Bagaimana dia bisa berbicara dengan begitu tenang sambil berlari begitu cepat? Mereka pasti lawan yang tidak bisa dianggap enteng.
“Ck tsk . Inilah sebabnya sarjana itu lemah” -ucap Aksso
Aksso mengangkat bahu dan mendorong tangannya ke pinggangnya.
‘Hah?’ -batin Baek Chung
Dan.
Paaaaat !
Pada saat yang sama dia menarik tangannya, sesuatu terbang ke kaki Baek Cheon.
Seutas tali panjang dengan pemberat kecil di kedua ujungnya dengan cepat melilit pergelangan kaki Baek Chun.

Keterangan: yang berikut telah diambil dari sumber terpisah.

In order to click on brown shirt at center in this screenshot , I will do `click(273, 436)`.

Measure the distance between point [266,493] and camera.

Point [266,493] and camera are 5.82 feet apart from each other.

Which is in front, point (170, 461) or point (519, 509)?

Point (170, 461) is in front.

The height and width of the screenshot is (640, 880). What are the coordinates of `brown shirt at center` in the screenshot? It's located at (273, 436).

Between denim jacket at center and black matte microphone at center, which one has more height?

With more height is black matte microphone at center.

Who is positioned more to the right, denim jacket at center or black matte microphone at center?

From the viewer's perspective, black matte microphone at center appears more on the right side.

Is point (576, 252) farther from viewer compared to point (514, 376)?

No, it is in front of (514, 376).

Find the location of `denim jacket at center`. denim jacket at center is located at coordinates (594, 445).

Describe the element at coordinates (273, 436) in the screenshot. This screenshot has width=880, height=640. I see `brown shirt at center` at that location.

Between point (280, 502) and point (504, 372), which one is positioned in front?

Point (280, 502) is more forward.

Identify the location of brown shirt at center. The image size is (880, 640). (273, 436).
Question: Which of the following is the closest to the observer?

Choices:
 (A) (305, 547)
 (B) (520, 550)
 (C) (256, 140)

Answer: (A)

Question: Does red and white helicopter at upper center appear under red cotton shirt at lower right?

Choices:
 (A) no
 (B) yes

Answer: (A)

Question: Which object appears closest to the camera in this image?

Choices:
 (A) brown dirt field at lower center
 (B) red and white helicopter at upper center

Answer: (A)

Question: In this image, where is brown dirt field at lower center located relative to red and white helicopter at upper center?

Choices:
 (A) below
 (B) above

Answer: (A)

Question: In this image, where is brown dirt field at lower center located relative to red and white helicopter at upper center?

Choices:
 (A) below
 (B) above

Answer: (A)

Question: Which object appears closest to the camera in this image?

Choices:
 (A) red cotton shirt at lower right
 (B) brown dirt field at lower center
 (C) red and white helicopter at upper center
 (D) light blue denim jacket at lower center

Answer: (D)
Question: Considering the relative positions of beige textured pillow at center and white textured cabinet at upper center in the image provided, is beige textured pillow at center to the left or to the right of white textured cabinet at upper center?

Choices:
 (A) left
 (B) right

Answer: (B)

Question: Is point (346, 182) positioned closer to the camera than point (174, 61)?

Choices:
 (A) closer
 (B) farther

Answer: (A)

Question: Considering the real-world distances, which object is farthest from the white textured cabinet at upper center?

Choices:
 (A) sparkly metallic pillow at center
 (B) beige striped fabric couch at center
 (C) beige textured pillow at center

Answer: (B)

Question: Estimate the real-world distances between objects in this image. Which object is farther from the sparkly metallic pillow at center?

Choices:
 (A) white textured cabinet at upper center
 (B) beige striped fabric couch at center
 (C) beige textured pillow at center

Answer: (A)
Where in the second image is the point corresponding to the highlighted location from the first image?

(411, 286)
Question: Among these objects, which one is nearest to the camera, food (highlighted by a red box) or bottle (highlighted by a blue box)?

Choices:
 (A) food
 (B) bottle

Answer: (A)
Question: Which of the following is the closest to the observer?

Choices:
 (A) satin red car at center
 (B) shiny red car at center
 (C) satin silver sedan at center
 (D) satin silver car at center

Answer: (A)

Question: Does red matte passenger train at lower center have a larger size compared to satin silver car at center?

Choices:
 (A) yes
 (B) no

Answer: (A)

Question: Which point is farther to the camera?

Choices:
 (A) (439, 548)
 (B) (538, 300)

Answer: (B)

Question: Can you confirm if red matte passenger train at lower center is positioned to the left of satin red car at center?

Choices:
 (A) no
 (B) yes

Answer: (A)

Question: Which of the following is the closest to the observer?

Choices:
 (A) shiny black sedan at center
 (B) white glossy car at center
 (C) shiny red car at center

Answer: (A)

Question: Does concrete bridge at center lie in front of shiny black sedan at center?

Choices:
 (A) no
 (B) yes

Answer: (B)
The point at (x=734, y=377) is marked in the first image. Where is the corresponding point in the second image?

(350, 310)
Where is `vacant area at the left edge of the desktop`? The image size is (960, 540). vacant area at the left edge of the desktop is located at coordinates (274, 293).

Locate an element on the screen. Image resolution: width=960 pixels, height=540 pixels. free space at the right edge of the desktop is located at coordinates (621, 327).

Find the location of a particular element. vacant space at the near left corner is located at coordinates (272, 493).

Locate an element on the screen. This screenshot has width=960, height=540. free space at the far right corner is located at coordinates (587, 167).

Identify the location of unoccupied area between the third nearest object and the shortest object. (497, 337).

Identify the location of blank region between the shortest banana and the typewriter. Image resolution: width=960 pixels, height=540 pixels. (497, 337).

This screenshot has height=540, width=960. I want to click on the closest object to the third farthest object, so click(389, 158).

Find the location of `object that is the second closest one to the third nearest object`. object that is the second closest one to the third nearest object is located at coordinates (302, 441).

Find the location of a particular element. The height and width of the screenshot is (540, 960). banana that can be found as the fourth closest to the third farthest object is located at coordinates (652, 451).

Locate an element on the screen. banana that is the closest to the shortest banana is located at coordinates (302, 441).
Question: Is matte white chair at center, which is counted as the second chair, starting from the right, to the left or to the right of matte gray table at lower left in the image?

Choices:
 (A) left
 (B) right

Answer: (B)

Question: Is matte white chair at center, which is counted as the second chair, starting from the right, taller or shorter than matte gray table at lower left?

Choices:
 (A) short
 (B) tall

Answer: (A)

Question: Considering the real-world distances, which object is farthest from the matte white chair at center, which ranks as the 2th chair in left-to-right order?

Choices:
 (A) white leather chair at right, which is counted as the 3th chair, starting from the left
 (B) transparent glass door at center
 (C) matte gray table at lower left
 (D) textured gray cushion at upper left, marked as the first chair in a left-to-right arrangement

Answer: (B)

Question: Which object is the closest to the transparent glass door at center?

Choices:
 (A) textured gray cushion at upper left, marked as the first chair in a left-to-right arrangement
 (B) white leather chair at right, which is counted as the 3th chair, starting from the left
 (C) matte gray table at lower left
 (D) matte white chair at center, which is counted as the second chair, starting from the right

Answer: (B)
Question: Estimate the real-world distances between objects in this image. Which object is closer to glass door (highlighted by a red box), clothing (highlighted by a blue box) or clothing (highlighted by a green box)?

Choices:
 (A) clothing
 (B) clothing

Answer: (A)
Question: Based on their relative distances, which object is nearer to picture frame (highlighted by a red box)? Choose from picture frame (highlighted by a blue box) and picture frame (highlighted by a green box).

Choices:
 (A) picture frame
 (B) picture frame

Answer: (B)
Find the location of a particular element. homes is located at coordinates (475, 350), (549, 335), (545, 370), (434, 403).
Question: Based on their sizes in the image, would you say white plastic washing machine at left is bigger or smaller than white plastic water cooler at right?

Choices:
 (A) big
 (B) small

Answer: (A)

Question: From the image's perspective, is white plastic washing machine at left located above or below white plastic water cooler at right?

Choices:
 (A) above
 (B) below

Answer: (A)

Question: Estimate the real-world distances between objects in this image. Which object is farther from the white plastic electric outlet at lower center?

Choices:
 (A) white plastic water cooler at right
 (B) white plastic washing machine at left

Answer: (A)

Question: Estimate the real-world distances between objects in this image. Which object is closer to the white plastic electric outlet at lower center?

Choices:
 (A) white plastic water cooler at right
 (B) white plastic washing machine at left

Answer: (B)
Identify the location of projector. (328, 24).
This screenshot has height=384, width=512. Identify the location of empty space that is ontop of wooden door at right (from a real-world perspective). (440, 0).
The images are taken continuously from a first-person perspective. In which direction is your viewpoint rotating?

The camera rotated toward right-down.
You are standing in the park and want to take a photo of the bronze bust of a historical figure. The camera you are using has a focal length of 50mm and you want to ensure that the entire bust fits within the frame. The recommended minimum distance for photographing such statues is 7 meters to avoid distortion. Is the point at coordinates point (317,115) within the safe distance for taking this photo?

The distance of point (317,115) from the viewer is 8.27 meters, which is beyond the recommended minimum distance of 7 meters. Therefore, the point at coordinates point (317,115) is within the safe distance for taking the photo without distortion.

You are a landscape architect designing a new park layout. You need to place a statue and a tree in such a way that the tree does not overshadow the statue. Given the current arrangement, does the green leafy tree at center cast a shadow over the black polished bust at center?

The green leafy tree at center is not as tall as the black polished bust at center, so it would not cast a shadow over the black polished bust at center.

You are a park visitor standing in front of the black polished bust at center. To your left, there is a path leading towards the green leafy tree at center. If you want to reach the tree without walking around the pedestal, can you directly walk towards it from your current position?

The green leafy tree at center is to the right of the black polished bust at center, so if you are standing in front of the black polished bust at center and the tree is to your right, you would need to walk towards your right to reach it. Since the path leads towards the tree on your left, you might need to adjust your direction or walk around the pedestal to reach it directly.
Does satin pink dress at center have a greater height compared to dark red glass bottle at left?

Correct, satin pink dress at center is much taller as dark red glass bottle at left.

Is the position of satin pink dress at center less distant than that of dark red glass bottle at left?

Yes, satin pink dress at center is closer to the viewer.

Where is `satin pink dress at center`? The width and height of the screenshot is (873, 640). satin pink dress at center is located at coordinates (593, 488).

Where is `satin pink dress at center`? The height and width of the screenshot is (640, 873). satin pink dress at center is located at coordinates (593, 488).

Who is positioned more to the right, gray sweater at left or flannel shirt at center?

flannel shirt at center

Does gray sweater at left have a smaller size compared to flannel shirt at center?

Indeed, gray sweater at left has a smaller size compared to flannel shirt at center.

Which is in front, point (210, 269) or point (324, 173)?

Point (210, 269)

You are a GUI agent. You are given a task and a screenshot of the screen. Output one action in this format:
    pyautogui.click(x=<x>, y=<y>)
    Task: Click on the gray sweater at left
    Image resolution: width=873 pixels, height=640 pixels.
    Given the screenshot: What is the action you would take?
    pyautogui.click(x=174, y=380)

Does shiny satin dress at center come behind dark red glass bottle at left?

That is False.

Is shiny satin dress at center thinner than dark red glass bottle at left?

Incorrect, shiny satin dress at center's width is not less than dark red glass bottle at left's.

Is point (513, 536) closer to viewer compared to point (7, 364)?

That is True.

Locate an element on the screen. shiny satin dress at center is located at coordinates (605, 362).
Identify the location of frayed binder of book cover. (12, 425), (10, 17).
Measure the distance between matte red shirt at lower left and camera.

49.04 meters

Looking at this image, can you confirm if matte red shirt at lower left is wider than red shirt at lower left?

Dalam sekejap, Baek Chun, yang kedua kakinya diikat, tidak bisa mempertahankan kecepatan larinya dan pingsan. Dari semua hal, jalan becek karena hujan tadi malam.
Gedebuk!
“…….”
Air berlumpur yang melonjak jatuh ke punggungnya dengan cara yang mengerikan.
Kahahahahahahahhahaha
Terkubur dalam lumpur, dia tidak bisa bergerak. Aksso tertawa melihat pemandangan itu.
Tawa terakhir nyaris tak terdengar, membuktikan seberapa cepat pria itu pergi.
Dan pada saat itu.
Kretek kretekk .
Tangan Baek Chun, yang mencengkeram lumpur, berkelebat seperti hendak merobek. Lumpur di tangannya jatuh menjadi gumpalan.
Perlahan-lahan. Dengan sangat perlahan, dia mengangkat kepalanya dan perlahan menyeka lumpur dari wajahnya dengan satu tangan. Dan dia melihat Aksso menghilang di kejauhan.
“…….”
Tiba-tiba, suara yang lebih dingin dari salju di Laut Utara keluar dari mulutnya.
“…..Aku akan membunuhmu, dasar bajingan.” -ucap Baek Chun
Baek Chun, yang dipenuhi keinginan sampai ujung kepalanya, mulai berlari seperti binatang buas dengan mata merah.